Look through the records below for the line with "la emancipación de" and the line with "todo lo que", then return those lines and all lines between, exactly.

======== EXTRACTED RECORDS

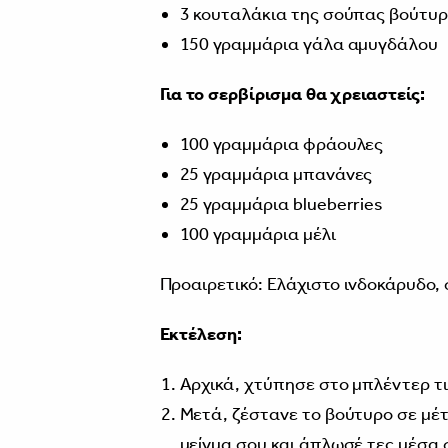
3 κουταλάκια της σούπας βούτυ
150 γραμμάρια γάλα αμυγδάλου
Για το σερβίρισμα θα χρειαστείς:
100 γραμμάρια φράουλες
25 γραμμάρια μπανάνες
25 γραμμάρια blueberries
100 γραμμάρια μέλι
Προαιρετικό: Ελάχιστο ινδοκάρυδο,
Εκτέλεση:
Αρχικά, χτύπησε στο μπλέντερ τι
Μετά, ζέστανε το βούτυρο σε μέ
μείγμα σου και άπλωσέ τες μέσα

================
======== EXTRACTED RECORDS

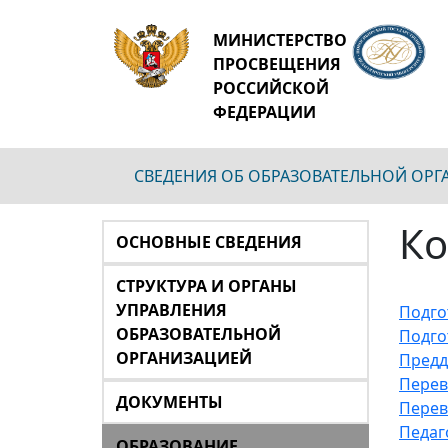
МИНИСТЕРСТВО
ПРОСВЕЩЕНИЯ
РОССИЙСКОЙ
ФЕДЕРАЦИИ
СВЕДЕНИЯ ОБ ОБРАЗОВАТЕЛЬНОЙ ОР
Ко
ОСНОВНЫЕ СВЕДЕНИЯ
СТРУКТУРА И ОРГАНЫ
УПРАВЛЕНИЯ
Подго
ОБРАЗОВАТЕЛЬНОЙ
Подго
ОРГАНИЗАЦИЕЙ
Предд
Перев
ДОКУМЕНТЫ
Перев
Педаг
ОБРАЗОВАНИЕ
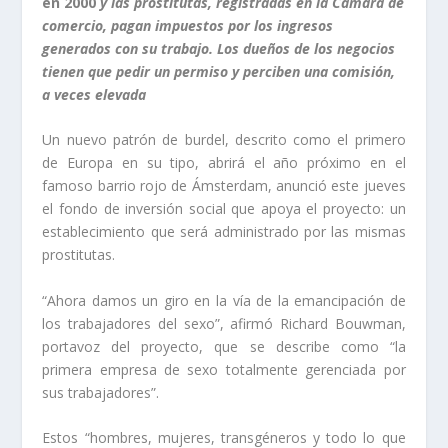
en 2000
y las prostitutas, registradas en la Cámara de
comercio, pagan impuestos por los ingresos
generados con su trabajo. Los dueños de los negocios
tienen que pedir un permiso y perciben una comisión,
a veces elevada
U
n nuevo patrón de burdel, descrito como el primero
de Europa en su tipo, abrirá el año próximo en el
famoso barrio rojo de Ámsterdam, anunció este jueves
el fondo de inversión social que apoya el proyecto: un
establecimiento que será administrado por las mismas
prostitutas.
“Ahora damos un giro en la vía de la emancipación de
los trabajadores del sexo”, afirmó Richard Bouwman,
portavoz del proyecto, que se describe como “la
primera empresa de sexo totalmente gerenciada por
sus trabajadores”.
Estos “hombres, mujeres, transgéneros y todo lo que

================

WRITTEN SOLUTION
“Ahora damos un giro en la vía de la emancipación de
los trabajadores del sexo”, afirmó Richard Bouwman,
portavoz del proyecto, que se describe como “la
primera empresa de sexo totalmente gerenciada por
sus trabajadores”.
Estos “hombres, mujeres, transgéneros y todo lo que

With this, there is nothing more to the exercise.